§ **AVAILABLE DATA**:
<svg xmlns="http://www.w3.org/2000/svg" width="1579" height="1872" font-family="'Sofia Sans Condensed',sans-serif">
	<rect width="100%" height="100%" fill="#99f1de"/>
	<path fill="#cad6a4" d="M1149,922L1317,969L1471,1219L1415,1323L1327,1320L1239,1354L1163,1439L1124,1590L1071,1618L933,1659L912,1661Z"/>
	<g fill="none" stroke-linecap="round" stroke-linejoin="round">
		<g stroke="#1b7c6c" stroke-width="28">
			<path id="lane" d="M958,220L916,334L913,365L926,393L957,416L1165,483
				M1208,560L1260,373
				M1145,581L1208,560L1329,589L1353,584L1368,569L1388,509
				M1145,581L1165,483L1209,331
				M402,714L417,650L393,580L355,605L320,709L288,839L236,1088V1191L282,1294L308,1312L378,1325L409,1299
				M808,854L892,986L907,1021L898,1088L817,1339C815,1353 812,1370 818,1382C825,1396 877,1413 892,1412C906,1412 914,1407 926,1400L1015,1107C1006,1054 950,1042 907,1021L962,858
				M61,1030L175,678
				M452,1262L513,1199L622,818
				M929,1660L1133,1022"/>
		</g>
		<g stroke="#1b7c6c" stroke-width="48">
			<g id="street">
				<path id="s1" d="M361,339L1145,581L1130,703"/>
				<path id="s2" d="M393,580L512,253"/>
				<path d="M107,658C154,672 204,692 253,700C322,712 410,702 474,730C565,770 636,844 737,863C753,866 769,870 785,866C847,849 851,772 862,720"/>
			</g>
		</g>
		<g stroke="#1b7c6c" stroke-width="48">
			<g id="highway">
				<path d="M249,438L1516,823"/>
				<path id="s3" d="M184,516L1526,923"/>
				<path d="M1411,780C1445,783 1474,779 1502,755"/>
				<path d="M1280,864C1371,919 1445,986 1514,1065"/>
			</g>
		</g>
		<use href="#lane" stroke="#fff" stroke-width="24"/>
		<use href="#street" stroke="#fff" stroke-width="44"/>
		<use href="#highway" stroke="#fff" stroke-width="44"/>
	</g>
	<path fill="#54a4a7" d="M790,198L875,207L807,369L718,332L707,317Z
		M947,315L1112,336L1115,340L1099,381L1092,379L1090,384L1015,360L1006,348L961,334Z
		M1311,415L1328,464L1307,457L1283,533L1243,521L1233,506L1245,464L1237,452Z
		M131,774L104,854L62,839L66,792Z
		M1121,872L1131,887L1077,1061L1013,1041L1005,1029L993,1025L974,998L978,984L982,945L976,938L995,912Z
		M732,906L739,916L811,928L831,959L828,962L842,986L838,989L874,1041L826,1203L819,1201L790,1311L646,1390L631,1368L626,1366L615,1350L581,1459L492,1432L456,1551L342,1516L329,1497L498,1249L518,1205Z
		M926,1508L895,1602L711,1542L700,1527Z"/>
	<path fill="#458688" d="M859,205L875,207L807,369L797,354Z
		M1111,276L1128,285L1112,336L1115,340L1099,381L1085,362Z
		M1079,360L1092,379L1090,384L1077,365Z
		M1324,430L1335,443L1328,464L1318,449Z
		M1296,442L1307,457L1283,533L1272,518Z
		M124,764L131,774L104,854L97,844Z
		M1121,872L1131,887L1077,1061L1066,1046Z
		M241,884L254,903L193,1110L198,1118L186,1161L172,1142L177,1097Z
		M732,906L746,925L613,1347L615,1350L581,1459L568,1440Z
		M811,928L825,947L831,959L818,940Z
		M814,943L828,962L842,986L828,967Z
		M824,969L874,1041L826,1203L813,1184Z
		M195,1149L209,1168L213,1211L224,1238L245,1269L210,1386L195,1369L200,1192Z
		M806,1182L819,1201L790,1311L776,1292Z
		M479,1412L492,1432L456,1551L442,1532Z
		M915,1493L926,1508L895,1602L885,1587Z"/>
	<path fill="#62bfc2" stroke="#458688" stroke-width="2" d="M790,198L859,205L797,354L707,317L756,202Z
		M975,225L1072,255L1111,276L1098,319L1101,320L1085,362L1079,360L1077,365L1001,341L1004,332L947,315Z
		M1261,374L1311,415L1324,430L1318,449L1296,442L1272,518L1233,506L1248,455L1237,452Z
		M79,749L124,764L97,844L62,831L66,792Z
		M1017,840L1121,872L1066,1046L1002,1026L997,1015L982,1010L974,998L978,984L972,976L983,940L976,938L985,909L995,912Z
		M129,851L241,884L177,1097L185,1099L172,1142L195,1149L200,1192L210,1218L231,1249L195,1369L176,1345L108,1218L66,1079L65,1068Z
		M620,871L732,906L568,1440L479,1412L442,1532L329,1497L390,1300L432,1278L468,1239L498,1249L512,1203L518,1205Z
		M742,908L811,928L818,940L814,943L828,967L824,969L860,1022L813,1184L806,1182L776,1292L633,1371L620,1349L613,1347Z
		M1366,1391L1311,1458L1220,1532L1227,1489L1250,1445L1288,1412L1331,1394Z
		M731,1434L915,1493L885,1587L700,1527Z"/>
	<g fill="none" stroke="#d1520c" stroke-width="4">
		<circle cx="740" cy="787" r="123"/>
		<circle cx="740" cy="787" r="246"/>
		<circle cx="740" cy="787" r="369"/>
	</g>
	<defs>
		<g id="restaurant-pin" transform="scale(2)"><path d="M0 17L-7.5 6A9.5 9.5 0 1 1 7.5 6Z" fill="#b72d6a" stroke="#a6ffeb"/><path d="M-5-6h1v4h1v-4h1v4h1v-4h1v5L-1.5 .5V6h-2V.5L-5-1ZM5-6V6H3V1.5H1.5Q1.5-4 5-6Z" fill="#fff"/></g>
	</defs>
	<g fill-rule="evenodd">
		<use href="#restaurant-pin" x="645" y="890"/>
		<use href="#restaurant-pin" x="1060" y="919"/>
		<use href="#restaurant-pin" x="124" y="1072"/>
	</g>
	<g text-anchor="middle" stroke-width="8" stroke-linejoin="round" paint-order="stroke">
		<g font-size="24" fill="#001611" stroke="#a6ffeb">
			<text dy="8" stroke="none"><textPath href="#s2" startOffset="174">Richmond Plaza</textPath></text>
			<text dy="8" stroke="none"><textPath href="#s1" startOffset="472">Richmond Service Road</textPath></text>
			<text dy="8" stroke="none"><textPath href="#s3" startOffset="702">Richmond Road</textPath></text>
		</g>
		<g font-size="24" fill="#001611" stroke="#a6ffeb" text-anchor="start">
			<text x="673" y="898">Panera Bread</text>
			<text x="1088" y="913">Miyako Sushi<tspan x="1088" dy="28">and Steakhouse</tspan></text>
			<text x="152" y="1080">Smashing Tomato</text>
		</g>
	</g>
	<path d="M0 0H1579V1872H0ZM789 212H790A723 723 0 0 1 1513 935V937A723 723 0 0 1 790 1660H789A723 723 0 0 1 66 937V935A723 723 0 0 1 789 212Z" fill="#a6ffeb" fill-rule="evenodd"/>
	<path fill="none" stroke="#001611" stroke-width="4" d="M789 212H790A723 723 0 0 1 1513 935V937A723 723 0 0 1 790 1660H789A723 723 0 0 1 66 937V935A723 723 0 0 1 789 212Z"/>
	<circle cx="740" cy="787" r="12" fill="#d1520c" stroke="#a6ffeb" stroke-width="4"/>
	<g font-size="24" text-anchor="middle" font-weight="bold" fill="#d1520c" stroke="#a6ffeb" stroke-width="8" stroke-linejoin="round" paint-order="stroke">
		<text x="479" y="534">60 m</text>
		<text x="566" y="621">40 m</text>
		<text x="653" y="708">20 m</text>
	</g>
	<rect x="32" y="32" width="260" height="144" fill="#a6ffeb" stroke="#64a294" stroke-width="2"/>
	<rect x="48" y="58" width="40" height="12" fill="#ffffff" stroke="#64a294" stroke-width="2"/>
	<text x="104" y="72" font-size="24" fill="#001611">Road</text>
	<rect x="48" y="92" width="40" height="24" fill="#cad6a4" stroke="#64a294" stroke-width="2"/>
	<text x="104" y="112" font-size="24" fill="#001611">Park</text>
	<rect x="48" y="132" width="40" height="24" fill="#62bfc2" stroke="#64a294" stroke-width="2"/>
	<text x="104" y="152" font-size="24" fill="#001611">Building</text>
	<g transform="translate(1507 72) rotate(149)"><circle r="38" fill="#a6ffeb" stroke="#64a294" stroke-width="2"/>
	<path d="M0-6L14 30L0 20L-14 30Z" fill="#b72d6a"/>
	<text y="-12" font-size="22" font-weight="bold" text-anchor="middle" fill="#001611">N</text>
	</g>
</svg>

§ **WORK REQUIRED**:
Take every line from the data above that holds "weight" and copy it out.

§ **SOLUTION FOR THIS TASK**:
	<g font-size="24" text-anchor="middle" font-weight="bold" fill="#d1520c" stroke="#a6ffeb" stroke-width="8" stroke-linejoin="round" paint-order="stroke">
	<text y="-12" font-size="22" font-weight="bold" text-anchor="middle" fill="#001611">N</text>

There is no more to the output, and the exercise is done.